An exhaustive study released by economists Gary Brinson, Rudolph Hood and Gilbert Beebower in the late 1990s revealed the lesser-known truth: Market timing makes up only 1.7 percent of portfolio performance, 2.5 percent is based on knowing what to buy and what to sell, and 93.6 percent comes from asset allocation. That's a fancy term for having your money balanced across a spectrum of investments that reflect your age and risk tolerance. Younger people can take more risk, because history shows us the stock market always rebounds over time. Older people, especially those nearing retirement, should take less risk.
I took this matter very seriously in late 2007. I had just read a book by Peter G. Peterson called "Running on Empty, How the Democratic and Republican Parties Are Bankrupting Our Future and What Americans Can Do About It." The book explained how our politicians' unquenchable thirst to spend more money than we took in was threatening to destroy our economy. Guess what? Pete was right.

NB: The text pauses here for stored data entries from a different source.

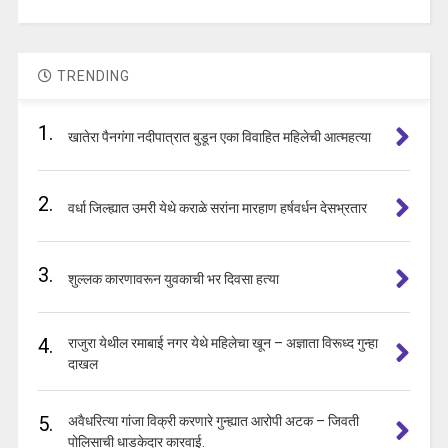
TRENDING
1.
खातेरा पैनगंगा नदीपात्रात बुडून एका विवाहित महिलेची आत्महत्या
2.
वर्धा जिल्ह्यात उमरी येथे कराळे सरांना मारहाण हर्षवर्धन देसभ्रतार
3.
शुल्लक कारणावरून युवकाची भर दिवसा हत्या
4.
राजुरा येथील रमाबाई नगर येथे महिलेचा खून – अज्ञाता विरूध्द गुन्हा
दाखल
5.
अवैधरित्या गांजा विक्री करणारे गुन्ह्यात आरोपी अटक – जिवती
पोलिसाची धाडकेदार कारवाई.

This is when I made two decisions that changed my life forever: First, I left WSB-TV to run for the U.S. Senate. I was so convinced special interests were destroying our nation that I swore off special-interest financing. It turned out to be the perfect formula for not raising enough money to run for office! Second, I took every penny out of my company-sponsored 401(k) and moved it into an extremely conservative individual retirement account, or IRA. Why did I make this extreme move just before the Dow Jones reached its historical high of 14,093? I'd learned the truth about investing from a couple of very low-key retirement planners. David Allred and Brian Byars run a company called Advanced Retirement Planning. You can find them under the financial tab on my website, www.TrustDale.com.
In summer 2007, I confided to them I was considering a run for office (a very risky employment decision), and asked their advice about my retirement portfolio. Remember - I, along with just about everyone else, was enjoying huge year-to-year gains in my 401(k). David and Brian advised me that because of my worries of losing money they suggested a "safe money option" that would allow me to have some of the upside of the market and protect me from the downside. I took their advice.
On Jan. 1, 2008, I "camped out" near the top of the 320-foot-tall Corey Tower across from the state Capitol in downtown Atlanta in an attempt to draw attention to our approaching fiscal crisis. I even hung a huge banner from the tower claiming "We're all in trouble." It didn't work.
Turns out, I stunk as a politician. But I've done pretty well as an investor. Four years after taking my money out of the 401(k) and moving it to an IRA, I not only kept every cent of my pre-market crash savings, but I've also earned about 13 percent more.